Which is impressive enough, on its face. And then I saw this:
Last Washington baseball club to start 38-23: 1933 Senators, the last D.C. team to reach the World Series. #Nats— Mark Zuckerman (@MarkZuckerman) June 13, 2012
That was a long time ago, 1933. If I'm a real reporter, I immediately start hunting down a couple of old baseball fans with good memories who attended the World Series in Griffith Stadium that fall. Granted, the Nationals did lose that World Series in just five games to the New York. But a D.C. team hasn't won a World Series since 1924, and it would be exponentially more difficult to find someone who well-remembers that one. Let alone was actually at one of the games.
Now, back to 1933 ... That was the end of an excellent four-year stretch for the Nationals -- who, I should mention, were routinely called the "Senators" by the sporting press -- in which the club averaged 94½ wins per season. It wasn't until 1934 that they fell apart and became the losers who eventually moved to Minnesota after a decades-long postseason drought.
Those '33 Nationals -- leaving aside a 13-13 tie -- outscored their opponents 363-299 on their way to 38-23. That run differential would typically result in 36 wins, just two fewer than their actual.
These '12 Nationals have outscored their opponents 240-198 on their way to 38-23. You'll note the vast difference in both runs scored and runs allowed, between the two squads. But that was just American League baseball in the early 1930s. The current team's run differential would typically result in ... 36 wins.
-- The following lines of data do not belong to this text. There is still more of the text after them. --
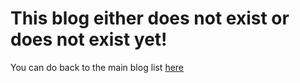 # This blog either does not exist or does not exist yet!

You can do back to the main blog list [here](../index.html)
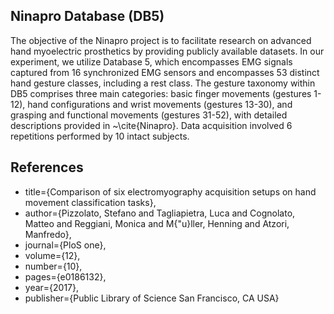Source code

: ## Ninapro Database (DB5)

The objective of the Ninapro project is to facilitate research on advanced hand myoelectric prosthetics by providing publicly available datasets. In our experiment, we utilize Database 5, which encompasses EMG signals captured from 16 synchronized EMG sensors and encompasses 53 distinct hand gesture classes, including a rest class. The gesture taxonomy within DB5 comprises three main categories: basic finger movements (gestures 1-12), hand configurations and wrist movements (gestures 13-30), and grasping and functional movements (gestures 31-52), with detailed descriptions provided in ~\cite{Ninapro}. Data acquisition involved 6 repetitions performed by 10 intact subjects.



## References
- title={Comparison of six electromyography acquisition setups on hand movement classification tasks},
- author={Pizzolato, Stefano and Tagliapietra, Luca and Cognolato, Matteo and Reggiani, Monica and M{\"u}ller, Henning and Atzori, Manfredo},
- journal={PloS one},
- volume={12},
- number={10},
- pages={e0186132},
- year={2017},
- publisher={Public Library of Science San Francisco, CA USA}
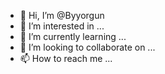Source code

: - 👋 Hi, I’m @Byyorgun
- 👀 I’m interested in ...
- 🌱 I’m currently learning ...
- 💞️ I’m looking to collaborate on ...
- 📫 How to reach me ...

<!---
Byyorgun/Byyorgun is a ✨ special ✨ repository because its `README.md` (this file) appears on your GitHub profile.
You can click the Preview link to take a look at your changes.
--->
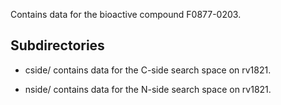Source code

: Contains data for the bioactive compound F0877-0203.

## Subdirectories

- cside/ contains data for the C-side search space on rv1821.

- nside/ contains data for the N-side search space on rv1821.

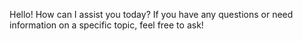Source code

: Hello! How can I assist you today? If you have any questions or need information on a specific topic, feel free to ask!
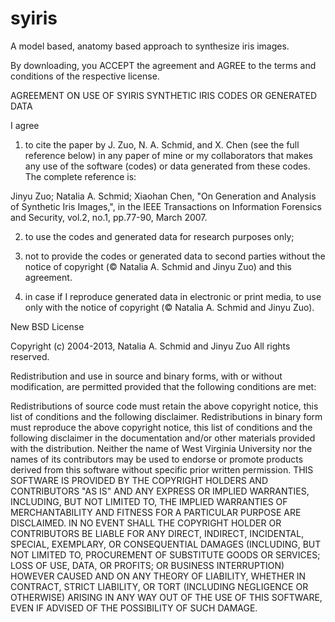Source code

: # syiris

A model based, anatomy based approach to synthesize iris images.

By downloading, you ACCEPT the agreement and AGREE to the terms and conditions of the respective license.

AGREEMENT ON USE OF SYIRIS SYNTHETIC IRIS CODES OR GENERATED DATA

I agree

1) to cite the paper by J. Zuo, N. A. Schmid, and X. Chen (see the full reference below) in any paper of mine or my collaborators that makes any use of the software (codes) or data generated from these codes. The complete reference is:

Jinyu Zuo; Natalia A. Schmid; Xiaohan Chen, "On Generation and Analysis of Synthetic Iris Images,", in the IEEE Transactions on Information Forensics and Security, vol.2, no.1, pp.77-90, March 2007.

2) to use the codes and generated data for research purposes only;

3) not to provide the codes or generated data to second parties without the notice of copyright (© Natalia A. Schmid and Jinyu Zuo) and this agreement.

4) in case if I reproduce generated data in electronic or print media, to use only with the notice of copyright (© Natalia A. Schmid and Jinyu Zuo).

New BSD License

Copyright (c) 2004-2013, Natalia A. Schmid and Jinyu Zuo All rights reserved.

Redistribution and use in source and binary forms, with or without modification, are permitted provided that the following conditions are met:

Redistributions of source code must retain the above copyright notice, this list of conditions and the following disclaimer.
Redistributions in binary form must reproduce the above copyright notice, this list of conditions and the following disclaimer in the documentation and/or other materials provided with the distribution.
Neither the name of West Virginia University nor the names of its contributors may be used to endorse or promote products derived from this software without specific prior written permission.
THIS SOFTWARE IS PROVIDED BY THE COPYRIGHT HOLDERS AND CONTRIBUTORS "AS IS" AND ANY EXPRESS OR IMPLIED WARRANTIES, INCLUDING, BUT NOT LIMITED TO, THE IMPLIED WARRANTIES OF MERCHANTABILITY AND FITNESS FOR A PARTICULAR PURPOSE ARE DISCLAIMED. IN NO EVENT SHALL THE COPYRIGHT HOLDER OR CONTRIBUTORS BE LIABLE FOR ANY DIRECT, INDIRECT, INCIDENTAL, SPECIAL, EXEMPLARY, OR CONSEQUENTIAL DAMAGES (INCLUDING, BUT NOT LIMITED TO, PROCUREMENT OF SUBSTITUTE GOODS OR SERVICES; LOSS OF USE, DATA, OR PROFITS; OR BUSINESS INTERRUPTION) HOWEVER CAUSED AND ON ANY THEORY OF LIABILITY, WHETHER IN CONTRACT, STRICT LIABILITY, OR TORT (INCLUDING NEGLIGENCE OR OTHERWISE) ARISING IN ANY WAY OUT OF THE USE OF THIS SOFTWARE, EVEN IF ADVISED OF THE POSSIBILITY OF SUCH DAMAGE.
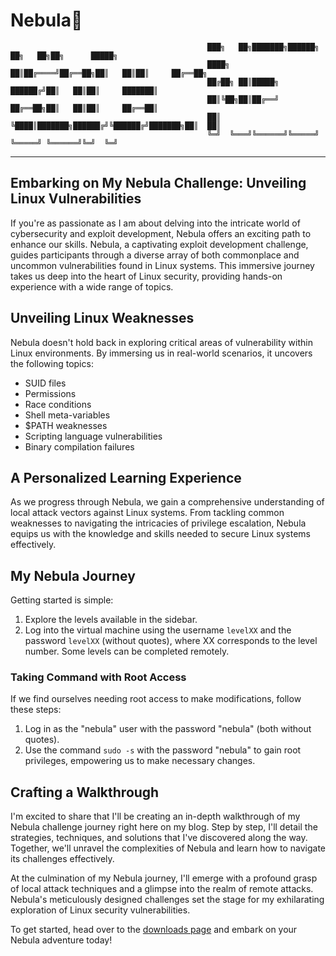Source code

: # Nebula🐧

                                                ███╗   ██╗███████╗██████╗ ██╗   ██╗██╗      █████╗                                                         
                                                ████╗  ██║██╔════╝██╔══██╗██║   ██║██║     ██╔══██╗                                                        
                                                ██╔██╗ ██║█████╗  ██████╔╝██║   ██║██║     ███████║                                                        
                                                ██║╚██╗██║██╔══╝  ██╔══██╗██║   ██║██║     ██╔══██║                                                        
                                                ██║ ╚████║███████╗██████╔╝╚██████╔╝███████╗██║  ██║                                                        
                                                ╚═╝  ╚═══╝╚══════╝╚═════╝  ╚═════╝ ╚══════╝╚═╝  ╚═╝
---
## Embarking on My Nebula Challenge: Unveiling Linux Vulnerabilities

If you're as passionate as I am about delving into the intricate world of cybersecurity and exploit development, Nebula offers an exciting path to enhance our skills. Nebula, a captivating exploit development challenge, guides participants through a diverse array of both commonplace and uncommon vulnerabilities found in Linux systems. This immersive journey takes us deep into the heart of Linux security, providing hands-on experience with a wide range of topics.

## Unveiling Linux Weaknesses

Nebula doesn't hold back in exploring critical areas of vulnerability within Linux environments. By immersing us in real-world scenarios, it uncovers the following topics:

- SUID files
- Permissions
- Race conditions
- Shell meta-variables
- $PATH weaknesses
- Scripting language vulnerabilities
- Binary compilation failures

## A Personalized Learning Experience

As we progress through Nebula, we gain a comprehensive understanding of local attack vectors against Linux systems. From tackling common weaknesses to navigating the intricacies of privilege escalation, Nebula equips us with the knowledge and skills needed to secure Linux systems effectively.

## My Nebula Journey

Getting started is simple:

1. Explore the levels available in the sidebar.
2. Log into the virtual machine using the username `levelXX` and the password `levelXX` (without quotes), where XX corresponds to the level number. Some levels can be completed remotely.

### Taking Command with Root Access

If we find ourselves needing root access to make modifications, follow these steps:

1. Log in as the "nebula" user with the password "nebula" (both without quotes).
2. Use the command `sudo -s` with the password "nebula" to gain root privileges, empowering us to make necessary changes.

## Crafting a Walkthrough

I'm excited to share that I'll be creating an in-depth walkthrough of my Nebula challenge journey right here on my blog. Step by step, I'll detail the strategies, techniques, and solutions that I've discovered along the way. Together, we'll unravel the complexities of Nebula and learn how to navigate its challenges effectively.

At the culmination of my Nebula journey, I'll emerge with a profound grasp of local attack techniques and a glimpse into the realm of remote attacks. Nebula's meticulously designed challenges set the stage for my exhilarating exploration of Linux security vulnerabilities.

To get started, head over to the [downloads page](https://github.com/ExploitEducation/Nebula/releases/download/v5.0.0/exploit-exercises-nebula-5.iso) and embark on your Nebula adventure today!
So yes, while it's hyperbolic to predict a World Series for this team because the season is young, there are other good teams, and the playoffs now last seven rounds, these Nationals do stack up well with those Nationals.
For now, at least. When the '33 Nats reached 38-23, there were in the middle of a brilliant run that saw them win 15 of 16 and 23 of 26. They ultimately cruised home at 99-53, seven games ahead of the second-place Yankees.
But of course today's Nationals don't need to win 99 games to reach the postseason tournament. Something like 92 should be plenty, and they're well on their way. Though that gets a little more difficult if they really do limit their best pitcher to 160 innings. Especially if their best rookie doesn't keep hitting like minor-league statistics are meaningless.